After a 12-hour emergency meeting, the UN Security Council has issued a statement formally condemning Israel’s assault today on a convoy of aid ships heading for Gaza.
It calls for an inquiry:
The Security Council took note of the statement of the UN Secretary General on the need to have a full investigation into the matter and it calls for a prompt, impartial, credible and transparent investigation conforming to international standards.
It is certainly true that the events must be unravelled, amid claims from the Israel Defence Force (IDF) that protesters attacked them first. But in and of itself, this is an inadequate response, unless there are guarantees that the findings of the report will have some impact.
Recent history demonstrates this. The UN inquiry into the assault on Gaza in 2009, headed by Sir Richard Goldstone, accused both the IDF and Hamas of war crimes, and recommended that both sides must investigate their conduct; with the allegations coming before the International Criminal Court if this was not done.
Predictably, Israel dismissed the report, claiming it was biased and methodologically flawed. “The Goldstone report is a field court-martial, and its findings were prewritten,” said the Israeli prime minister, Binyamin Netenyahu. “This is a prize for terror.”

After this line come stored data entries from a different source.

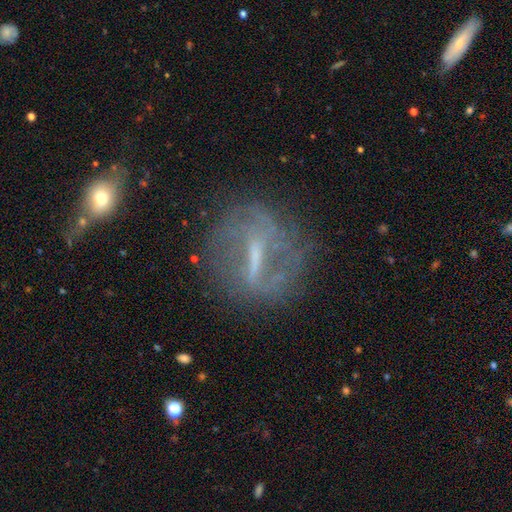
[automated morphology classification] featured or disk 71%, smooth 17%, star or artifact 12%. Down the decision tree: edge-on disk — no (84%); bar — strong (59%); spiral arms — yes (56%); bulge size — small (40%); merging — none (67%).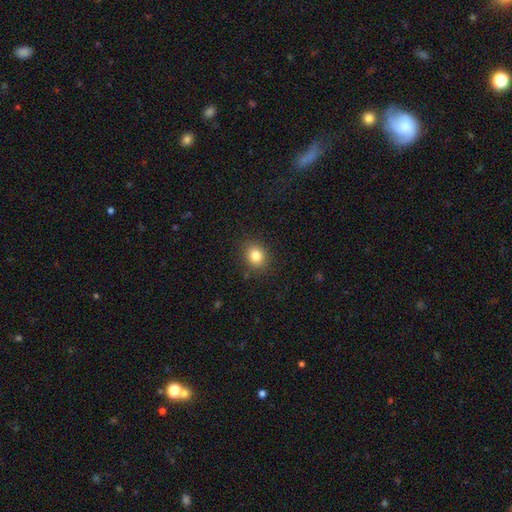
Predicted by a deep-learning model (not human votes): This is clearly a smooth galaxy (83%). How rounded: likely round (63%). Merging: clearly none (88%).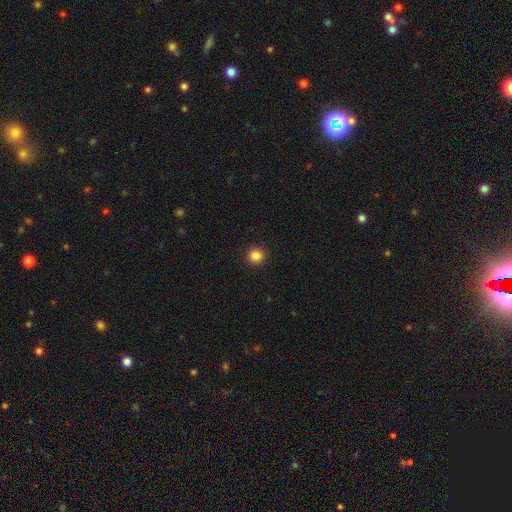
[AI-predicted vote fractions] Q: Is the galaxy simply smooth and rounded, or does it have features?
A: smooth — 85%.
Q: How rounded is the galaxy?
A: round — 93%.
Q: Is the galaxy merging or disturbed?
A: none — 93%.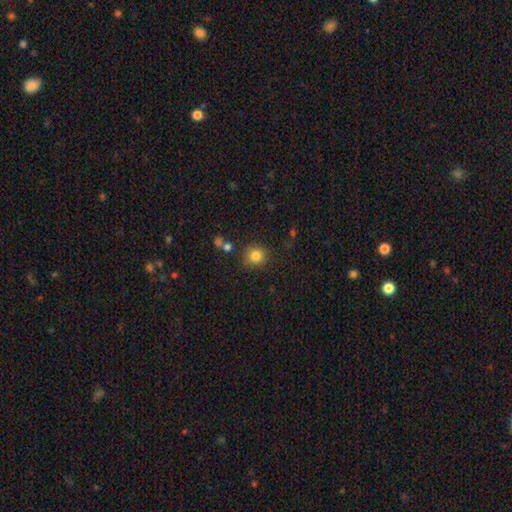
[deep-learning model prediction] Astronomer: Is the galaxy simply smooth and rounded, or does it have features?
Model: smooth — 83%.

The foreign minister, Avigdor Lieberman, was no less equivocal, saying: “The Goldstone Commission is a commission established with the aim of finding Israel guilty of crimes ahead of time.”
And what have the ramifications of the investigation been? Several months after the final report was published in September 2009, a non-binding UN resolution was passed, urging that its suggestions be implemented. Since then, there’s been nothing, and I wouldn’t hold your breath.
It is an unfortunate fact that, when Israel has no answers, its default position is to attempt to undermine its critics as biased and anti-Israeli. This was true of Goldstone (a judge with an impeccable record of impartiality in high-level political cases — and a practising Jew, who criticised the subsequent UN resolution for failing to hold Hamas to account). And it will almost certainly be true of whoever is chosen to lead this mission.
A UN investigation into this latest incident — the killing of at least ten people in international waters — will be meaningless if its findings are ignored in this way.